__DOCUMENT EXTRACT__:
◆ ◆ ◆ ◆

You guys may have to organize a shopping excursion to Lake Chapala. We have a store, called Super Lake, that carries an amazing stock of imported foods and spices, including asian, middle eastern and other ethnic goods. Yes, they even have cheddar cheese; Tilamook, etc. but, sadly, not Cabot.....the best! Just bring lots of pesos.
Quinta just jumped in:
I think they stock rice papers and cellophane noodles for sure. We're growing fennel in a pot.


----------



## AdePuebla (Jun 4, 2009)

Road trip to Lake Chapala! 
I can ask my husband, he finds the strangest things when he's out and about. You may be able to find it in one of those Naturista places. 
maybe we need to start an importing/exporting business of asian/middle eastern products!


----------



## quinta (Mar 8, 2009)

I have a good friend in Merida that is set to open an Indian Restaurant "Namaste Grill" and he's doing precisely that.... shipping from Merida is not bad at all, think I'll ask him. He's submitted his import/export license so his wife can run that aspect of the business while he does the restaurant.... might be an option....


----------



## quinta (Mar 8, 2009)

Or go to Mexico City instead. Closer and everything is available there, including the restaurants.
I'm going next week to the US Embassy, if I have some time maybe I can search out some vendors.....


----------



## maesonna (Jun 10, 2008)

We have cheddar at Costco in DF. So they don't have it at Costco in Puebla? The only thing is that it's random as to whether it's mild or old, never both, never medium.


----------



## quinta (Mar 8, 2009)

◆ ◆ ◆ ◆

__ROWS__:
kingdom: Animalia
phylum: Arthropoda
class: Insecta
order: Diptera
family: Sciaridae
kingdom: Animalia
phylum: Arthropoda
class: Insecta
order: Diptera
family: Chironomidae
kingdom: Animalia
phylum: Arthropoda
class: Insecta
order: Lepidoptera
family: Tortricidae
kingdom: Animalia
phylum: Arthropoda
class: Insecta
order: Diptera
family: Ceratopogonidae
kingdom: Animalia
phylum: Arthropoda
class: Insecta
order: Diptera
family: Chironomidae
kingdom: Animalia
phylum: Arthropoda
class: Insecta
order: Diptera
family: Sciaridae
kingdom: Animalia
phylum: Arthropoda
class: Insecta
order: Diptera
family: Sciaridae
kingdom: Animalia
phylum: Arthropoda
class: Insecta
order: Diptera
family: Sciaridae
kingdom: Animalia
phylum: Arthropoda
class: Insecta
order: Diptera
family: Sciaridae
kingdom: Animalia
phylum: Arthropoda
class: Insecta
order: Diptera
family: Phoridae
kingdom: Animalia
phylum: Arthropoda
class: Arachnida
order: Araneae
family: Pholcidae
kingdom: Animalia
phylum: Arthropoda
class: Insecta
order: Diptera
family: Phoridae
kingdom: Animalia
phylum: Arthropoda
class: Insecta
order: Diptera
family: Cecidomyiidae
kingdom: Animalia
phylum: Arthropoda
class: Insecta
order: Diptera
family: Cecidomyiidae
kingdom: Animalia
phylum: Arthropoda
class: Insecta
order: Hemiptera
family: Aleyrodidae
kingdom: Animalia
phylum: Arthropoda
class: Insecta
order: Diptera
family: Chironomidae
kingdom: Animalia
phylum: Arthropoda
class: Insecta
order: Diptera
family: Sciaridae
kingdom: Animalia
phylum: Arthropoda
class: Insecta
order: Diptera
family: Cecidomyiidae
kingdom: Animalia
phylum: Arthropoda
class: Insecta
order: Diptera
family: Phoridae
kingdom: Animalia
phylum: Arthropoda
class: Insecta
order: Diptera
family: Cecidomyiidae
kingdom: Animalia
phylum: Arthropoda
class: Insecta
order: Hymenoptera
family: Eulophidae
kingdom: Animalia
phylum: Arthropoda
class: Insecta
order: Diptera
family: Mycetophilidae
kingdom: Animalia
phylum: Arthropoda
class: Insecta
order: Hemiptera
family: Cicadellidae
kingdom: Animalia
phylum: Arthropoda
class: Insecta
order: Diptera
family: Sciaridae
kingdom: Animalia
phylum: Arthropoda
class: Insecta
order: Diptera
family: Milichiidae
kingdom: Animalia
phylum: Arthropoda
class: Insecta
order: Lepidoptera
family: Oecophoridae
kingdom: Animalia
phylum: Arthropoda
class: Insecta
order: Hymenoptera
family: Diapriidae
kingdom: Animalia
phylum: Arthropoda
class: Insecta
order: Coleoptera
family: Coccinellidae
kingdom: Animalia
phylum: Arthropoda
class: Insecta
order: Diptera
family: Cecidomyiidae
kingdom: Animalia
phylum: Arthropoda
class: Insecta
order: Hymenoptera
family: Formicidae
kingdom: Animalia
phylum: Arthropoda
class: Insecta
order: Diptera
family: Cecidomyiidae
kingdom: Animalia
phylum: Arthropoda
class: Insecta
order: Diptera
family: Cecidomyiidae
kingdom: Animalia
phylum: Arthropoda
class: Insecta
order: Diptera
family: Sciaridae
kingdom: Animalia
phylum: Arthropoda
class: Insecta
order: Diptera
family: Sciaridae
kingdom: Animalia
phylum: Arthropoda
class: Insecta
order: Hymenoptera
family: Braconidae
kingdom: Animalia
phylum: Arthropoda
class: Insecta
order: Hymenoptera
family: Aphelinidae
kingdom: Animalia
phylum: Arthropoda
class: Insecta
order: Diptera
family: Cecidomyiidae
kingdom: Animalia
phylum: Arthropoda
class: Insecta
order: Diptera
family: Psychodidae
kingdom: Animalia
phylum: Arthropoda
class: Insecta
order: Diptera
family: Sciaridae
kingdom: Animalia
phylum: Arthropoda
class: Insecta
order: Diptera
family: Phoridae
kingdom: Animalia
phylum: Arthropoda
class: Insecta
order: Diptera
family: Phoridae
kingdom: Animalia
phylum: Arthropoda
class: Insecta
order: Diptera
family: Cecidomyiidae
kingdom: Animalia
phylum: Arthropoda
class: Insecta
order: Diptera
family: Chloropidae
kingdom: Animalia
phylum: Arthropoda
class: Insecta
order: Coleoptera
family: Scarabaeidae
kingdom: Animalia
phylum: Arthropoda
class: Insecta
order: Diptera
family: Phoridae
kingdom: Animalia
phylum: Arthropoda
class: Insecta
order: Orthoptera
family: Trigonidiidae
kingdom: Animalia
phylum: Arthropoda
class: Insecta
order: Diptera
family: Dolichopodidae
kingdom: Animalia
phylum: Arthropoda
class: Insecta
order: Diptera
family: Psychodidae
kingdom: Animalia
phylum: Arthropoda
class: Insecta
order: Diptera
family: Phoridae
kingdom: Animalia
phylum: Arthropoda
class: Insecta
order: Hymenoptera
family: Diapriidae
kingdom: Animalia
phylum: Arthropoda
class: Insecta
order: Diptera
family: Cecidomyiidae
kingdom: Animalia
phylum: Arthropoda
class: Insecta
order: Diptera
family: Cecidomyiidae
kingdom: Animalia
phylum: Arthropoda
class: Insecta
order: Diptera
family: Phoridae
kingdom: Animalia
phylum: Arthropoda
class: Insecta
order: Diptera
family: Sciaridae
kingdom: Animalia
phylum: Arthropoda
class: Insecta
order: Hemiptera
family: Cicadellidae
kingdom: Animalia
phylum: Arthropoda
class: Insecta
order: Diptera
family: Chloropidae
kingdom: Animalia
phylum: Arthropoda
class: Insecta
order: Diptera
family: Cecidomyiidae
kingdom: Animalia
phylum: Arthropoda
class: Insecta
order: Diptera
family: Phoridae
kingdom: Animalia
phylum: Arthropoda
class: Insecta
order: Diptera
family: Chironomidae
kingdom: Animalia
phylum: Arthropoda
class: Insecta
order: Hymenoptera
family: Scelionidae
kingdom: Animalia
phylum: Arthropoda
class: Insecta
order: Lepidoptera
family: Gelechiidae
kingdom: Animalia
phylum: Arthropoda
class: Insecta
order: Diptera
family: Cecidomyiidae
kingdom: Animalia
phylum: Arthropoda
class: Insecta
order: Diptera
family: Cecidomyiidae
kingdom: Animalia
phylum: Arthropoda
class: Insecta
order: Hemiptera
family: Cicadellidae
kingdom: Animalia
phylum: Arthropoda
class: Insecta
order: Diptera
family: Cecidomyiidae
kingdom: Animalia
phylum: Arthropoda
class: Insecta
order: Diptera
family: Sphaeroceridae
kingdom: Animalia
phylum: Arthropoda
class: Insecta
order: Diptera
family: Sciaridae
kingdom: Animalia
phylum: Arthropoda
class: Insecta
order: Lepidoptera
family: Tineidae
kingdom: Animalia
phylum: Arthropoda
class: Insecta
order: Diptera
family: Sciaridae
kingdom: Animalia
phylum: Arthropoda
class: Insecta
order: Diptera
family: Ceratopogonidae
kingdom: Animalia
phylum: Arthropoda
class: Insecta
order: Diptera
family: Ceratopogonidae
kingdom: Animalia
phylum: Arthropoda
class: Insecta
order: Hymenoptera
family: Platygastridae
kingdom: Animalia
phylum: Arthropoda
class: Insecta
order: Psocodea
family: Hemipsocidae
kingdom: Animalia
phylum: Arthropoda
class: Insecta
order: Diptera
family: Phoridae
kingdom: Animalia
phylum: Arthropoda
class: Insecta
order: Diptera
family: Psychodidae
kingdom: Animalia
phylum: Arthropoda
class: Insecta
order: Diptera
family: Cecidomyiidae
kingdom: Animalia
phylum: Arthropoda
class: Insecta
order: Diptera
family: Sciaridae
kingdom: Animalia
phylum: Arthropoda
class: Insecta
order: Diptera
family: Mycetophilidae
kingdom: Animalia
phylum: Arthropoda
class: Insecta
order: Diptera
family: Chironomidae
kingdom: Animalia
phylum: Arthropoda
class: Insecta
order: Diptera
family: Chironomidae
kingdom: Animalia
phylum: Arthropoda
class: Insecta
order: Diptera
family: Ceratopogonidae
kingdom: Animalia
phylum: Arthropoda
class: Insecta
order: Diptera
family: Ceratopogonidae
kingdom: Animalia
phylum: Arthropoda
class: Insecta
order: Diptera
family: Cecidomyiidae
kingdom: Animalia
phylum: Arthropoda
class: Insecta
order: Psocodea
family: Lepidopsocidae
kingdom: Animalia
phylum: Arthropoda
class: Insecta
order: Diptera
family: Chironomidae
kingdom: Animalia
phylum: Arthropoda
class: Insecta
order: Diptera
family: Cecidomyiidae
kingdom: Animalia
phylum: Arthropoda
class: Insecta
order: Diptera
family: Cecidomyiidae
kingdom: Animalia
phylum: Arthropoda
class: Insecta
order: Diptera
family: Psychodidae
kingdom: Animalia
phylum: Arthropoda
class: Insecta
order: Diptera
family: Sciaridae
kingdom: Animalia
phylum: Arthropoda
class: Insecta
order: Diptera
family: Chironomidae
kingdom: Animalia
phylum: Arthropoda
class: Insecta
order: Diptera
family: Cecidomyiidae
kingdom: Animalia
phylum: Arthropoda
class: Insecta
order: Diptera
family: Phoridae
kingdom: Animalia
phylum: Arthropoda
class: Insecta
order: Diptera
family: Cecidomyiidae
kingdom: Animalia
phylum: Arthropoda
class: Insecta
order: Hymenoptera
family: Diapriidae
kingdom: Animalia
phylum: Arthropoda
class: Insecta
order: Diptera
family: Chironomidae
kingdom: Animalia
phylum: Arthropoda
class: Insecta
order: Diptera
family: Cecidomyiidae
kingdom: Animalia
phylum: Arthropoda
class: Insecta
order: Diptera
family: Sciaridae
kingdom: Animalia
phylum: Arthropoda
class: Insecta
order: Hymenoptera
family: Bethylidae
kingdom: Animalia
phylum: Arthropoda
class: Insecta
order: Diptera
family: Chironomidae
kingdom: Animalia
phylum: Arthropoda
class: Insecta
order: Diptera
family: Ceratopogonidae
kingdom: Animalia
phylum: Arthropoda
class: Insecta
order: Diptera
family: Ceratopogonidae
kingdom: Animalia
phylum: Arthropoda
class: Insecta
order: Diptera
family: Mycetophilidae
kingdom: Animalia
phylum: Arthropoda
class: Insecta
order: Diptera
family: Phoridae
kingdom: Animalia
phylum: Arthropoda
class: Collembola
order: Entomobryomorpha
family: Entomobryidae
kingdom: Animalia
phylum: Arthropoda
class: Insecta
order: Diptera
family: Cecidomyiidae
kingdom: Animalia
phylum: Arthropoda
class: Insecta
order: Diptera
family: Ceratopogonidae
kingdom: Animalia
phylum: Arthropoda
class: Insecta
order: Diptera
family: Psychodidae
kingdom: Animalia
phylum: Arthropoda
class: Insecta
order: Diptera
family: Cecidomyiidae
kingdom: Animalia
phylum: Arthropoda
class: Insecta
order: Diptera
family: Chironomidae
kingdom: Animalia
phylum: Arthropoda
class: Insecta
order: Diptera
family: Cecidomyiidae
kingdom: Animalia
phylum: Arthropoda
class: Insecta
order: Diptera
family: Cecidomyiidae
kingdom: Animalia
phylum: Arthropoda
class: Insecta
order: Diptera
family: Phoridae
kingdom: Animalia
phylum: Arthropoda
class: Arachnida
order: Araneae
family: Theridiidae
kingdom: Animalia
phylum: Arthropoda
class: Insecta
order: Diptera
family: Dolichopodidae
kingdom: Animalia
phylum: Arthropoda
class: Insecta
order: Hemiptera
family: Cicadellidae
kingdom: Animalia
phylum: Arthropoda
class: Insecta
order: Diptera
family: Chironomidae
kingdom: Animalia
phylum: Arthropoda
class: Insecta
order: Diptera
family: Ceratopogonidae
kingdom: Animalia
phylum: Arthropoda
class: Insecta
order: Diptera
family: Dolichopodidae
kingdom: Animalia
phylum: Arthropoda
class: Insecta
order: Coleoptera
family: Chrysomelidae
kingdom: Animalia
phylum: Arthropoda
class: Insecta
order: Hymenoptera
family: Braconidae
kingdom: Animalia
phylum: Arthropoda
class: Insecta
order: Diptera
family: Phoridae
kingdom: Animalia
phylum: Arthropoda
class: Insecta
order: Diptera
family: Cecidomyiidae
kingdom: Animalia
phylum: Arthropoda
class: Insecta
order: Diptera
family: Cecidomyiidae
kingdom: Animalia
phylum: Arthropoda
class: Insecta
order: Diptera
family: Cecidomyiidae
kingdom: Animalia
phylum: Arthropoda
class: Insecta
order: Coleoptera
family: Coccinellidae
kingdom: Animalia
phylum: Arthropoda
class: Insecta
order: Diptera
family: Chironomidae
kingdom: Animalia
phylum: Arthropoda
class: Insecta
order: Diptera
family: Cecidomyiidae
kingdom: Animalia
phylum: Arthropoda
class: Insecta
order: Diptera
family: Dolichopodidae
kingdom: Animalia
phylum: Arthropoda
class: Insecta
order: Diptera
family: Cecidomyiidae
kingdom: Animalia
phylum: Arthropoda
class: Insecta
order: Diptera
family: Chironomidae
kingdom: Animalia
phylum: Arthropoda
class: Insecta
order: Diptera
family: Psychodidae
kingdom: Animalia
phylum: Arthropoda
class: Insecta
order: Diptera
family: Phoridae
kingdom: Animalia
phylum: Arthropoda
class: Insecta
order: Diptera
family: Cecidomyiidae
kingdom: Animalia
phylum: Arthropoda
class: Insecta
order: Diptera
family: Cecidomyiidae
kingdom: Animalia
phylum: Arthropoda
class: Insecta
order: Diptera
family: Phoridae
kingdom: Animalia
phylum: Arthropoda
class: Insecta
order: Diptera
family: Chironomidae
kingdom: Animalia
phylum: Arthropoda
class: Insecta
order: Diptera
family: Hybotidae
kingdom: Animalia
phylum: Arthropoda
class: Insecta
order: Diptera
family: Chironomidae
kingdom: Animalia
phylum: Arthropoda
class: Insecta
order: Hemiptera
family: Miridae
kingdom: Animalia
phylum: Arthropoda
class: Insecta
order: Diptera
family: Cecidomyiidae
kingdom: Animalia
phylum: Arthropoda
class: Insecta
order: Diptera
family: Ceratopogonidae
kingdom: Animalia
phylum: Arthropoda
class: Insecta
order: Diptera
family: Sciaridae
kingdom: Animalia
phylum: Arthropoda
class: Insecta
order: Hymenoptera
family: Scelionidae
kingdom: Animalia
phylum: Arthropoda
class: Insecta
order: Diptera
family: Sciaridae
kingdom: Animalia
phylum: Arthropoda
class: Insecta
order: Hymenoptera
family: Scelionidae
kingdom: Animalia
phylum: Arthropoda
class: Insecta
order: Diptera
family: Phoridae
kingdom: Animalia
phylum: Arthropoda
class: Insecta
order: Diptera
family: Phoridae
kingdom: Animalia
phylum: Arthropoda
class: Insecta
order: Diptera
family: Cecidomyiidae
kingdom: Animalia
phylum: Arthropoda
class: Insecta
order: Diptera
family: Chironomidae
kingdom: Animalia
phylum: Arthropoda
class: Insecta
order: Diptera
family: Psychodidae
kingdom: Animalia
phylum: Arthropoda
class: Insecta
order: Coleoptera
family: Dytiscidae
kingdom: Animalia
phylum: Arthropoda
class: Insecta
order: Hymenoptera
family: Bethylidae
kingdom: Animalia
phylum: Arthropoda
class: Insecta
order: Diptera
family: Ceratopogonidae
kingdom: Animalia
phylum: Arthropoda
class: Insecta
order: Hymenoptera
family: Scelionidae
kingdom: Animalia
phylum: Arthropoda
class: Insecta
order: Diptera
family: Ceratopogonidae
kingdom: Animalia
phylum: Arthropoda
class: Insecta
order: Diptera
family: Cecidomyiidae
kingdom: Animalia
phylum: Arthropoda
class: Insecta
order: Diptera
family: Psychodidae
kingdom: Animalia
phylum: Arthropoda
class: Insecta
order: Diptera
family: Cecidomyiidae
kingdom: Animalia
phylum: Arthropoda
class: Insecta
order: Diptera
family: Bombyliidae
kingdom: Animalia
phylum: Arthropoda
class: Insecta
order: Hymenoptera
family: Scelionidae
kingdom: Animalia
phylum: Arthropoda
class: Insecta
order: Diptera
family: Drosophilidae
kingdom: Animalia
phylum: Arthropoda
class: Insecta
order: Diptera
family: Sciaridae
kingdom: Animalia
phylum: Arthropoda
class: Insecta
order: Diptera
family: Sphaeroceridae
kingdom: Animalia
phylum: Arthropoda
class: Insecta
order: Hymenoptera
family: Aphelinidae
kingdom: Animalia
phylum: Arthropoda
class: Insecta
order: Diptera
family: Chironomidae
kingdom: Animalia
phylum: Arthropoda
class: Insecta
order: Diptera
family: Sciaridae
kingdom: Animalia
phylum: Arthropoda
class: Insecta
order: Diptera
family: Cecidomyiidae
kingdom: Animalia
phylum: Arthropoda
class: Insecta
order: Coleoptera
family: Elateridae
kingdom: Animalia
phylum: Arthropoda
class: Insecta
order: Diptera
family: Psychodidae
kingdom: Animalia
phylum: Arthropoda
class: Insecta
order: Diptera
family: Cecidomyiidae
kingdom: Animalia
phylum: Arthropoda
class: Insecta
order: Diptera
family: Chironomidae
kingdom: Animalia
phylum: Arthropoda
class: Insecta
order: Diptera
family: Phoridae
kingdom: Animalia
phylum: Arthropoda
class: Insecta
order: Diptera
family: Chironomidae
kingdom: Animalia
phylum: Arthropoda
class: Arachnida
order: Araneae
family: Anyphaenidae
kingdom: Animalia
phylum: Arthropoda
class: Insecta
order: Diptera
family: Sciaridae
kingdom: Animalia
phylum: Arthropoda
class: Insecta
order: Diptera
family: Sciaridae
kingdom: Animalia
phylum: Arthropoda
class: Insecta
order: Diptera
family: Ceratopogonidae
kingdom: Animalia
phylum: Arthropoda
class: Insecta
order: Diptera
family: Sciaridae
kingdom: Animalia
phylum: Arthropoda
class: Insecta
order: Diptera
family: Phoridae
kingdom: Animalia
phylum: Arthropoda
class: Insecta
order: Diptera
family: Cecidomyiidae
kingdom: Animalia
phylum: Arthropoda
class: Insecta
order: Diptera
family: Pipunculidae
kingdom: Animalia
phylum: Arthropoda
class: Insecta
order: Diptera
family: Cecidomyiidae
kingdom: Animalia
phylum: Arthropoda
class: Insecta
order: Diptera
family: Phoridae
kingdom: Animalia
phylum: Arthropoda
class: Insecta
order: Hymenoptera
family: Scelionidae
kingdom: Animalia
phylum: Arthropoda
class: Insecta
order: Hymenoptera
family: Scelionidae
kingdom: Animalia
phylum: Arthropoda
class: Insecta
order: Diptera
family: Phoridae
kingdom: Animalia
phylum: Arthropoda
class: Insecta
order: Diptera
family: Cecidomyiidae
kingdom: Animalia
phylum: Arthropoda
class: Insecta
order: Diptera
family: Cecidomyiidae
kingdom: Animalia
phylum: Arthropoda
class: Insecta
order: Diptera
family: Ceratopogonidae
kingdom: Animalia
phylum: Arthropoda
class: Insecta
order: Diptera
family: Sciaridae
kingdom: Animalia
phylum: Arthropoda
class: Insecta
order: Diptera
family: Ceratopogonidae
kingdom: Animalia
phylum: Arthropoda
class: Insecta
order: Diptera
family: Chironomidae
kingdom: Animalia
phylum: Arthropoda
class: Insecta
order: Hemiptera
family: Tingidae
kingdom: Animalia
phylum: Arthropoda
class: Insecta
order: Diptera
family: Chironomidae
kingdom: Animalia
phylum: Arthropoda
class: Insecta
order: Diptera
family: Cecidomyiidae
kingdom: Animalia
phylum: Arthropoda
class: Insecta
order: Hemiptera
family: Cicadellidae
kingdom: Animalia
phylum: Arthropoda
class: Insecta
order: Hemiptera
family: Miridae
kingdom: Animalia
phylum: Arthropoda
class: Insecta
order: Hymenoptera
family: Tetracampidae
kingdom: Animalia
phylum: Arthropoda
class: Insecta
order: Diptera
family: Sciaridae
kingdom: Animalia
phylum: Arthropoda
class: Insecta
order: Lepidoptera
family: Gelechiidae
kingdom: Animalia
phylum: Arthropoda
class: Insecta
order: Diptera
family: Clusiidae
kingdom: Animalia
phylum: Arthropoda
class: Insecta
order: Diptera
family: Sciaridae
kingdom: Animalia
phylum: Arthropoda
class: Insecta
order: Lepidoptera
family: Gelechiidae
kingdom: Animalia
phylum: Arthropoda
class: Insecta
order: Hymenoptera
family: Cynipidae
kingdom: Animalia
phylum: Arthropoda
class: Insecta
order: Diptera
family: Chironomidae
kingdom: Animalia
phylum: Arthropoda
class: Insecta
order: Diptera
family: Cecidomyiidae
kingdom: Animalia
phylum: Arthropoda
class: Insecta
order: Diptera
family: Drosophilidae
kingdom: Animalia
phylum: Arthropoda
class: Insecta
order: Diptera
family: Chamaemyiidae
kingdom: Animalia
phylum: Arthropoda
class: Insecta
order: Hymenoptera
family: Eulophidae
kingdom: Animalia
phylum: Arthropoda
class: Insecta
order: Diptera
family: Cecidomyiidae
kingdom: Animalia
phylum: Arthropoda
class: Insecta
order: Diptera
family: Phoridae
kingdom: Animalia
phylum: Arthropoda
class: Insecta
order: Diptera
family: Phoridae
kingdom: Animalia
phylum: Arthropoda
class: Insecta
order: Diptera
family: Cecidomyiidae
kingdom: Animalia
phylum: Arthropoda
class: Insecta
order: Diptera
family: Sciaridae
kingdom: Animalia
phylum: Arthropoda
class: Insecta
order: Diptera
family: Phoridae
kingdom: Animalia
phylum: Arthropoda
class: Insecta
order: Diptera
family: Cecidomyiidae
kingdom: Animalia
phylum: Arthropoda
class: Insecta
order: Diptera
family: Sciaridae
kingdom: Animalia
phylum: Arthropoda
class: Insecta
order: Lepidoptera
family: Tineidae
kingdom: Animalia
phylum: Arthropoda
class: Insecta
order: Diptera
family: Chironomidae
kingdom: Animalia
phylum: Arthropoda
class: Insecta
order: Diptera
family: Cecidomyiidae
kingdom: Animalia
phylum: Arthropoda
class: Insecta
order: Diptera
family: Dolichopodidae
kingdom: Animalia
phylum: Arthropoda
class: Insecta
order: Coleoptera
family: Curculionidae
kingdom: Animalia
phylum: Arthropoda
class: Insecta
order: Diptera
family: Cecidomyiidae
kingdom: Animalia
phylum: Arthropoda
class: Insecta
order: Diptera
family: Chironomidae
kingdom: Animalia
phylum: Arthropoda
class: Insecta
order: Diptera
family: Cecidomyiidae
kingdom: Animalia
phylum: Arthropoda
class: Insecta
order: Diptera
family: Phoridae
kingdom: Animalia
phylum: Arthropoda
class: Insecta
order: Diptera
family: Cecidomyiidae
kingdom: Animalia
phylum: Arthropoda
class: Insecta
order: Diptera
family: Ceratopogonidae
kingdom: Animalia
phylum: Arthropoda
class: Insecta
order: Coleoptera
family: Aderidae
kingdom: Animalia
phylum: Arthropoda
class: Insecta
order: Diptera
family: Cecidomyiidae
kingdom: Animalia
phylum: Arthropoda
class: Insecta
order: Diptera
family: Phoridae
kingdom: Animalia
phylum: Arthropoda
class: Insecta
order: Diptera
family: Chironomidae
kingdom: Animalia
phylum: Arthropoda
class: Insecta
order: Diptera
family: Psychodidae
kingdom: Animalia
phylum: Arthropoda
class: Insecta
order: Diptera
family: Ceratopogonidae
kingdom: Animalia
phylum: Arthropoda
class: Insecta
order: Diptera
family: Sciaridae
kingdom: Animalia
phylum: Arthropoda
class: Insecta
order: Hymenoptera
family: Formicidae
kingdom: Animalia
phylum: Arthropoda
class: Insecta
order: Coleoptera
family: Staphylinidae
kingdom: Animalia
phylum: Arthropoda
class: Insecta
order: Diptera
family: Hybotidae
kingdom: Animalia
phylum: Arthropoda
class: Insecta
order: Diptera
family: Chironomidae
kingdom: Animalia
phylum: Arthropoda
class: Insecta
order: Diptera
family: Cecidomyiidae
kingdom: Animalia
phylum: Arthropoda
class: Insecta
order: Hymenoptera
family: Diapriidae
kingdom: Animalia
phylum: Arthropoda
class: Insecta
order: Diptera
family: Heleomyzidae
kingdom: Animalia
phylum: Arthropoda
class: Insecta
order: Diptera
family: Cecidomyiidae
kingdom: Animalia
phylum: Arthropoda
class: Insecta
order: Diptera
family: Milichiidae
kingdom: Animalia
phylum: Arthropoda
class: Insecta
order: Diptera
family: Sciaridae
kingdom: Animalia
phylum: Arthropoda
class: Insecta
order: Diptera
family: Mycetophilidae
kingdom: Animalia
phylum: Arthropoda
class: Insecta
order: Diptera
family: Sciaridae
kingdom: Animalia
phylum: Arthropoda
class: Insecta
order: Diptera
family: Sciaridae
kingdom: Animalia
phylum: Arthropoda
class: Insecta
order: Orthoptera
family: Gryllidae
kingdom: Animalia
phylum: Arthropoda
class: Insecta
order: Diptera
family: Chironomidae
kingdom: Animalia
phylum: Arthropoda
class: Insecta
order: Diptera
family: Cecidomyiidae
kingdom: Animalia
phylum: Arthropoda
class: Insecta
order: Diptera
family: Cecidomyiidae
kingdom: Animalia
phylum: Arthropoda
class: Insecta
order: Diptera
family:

◆ ◆ ◆ ◆

Can you continue the forum thread above about tracking down imported foods and cheddar in Mexico, picking up after its final header?

Same thing happened in Merida, either or never both. But they had a lot more items over there than here, guess there's more expats over there and so the demand makes them carry them, who knows? Lots more imported items too from other countries as well.... no Cheddar in Puebla anywhere that I've been able to find, unless someone has found some let me know. I'm also on the hunt for cheese cultures to make my own but so far only the basic milk and yogurt ones so no hard cheese on the horizon for now.... Middle Easter spices are also lacking here....


----------



## AdePuebla (Jun 4, 2009)

Yeah, let me know if you find anything in Mexico City. We are going over there when my parents come to visit. 

Do you have to have a Costco card to go there, like in the US? or can anyone go. I haven't been there yet, I think it's pretty far away. 

My parents are going to Guatemala before coming here, wonder if she'll luck around a block of cheddar for me haha


----------



## RVGRINGO (May 16, 2007)

Ha! Just bought a brick of Vermont strong cheddar at Super Lake an hour ago. You may also look for Manchego, curado, imported from Spain; it passes for cheddar very nicely.


----------



## quinta (Mar 8, 2009)

You can find it all in Mexico City..... as far as Costco goes (same as Sam's) I used my American Costco card when I first came down and then I changed it over to a Merida one, when I moved to Puebla I changed it to the local one at renewal time. Same deal as over there, membership wise.... 
Mexico City isn't that far from Puebla, only 2-3 hours drive, depending on where you intend to go, sure there's lots of traffic but that's life. Holidays are sometimes better to go when people go out of town for vacations and the town is empty (like NYC in the summer...)
Be sure to check which days your car can circulate within the limits of Mexico City (check their website and look for your ending plate numbers) they have "hoy no circula" (you don't circulate today).... or you will be stopped, better make sure.....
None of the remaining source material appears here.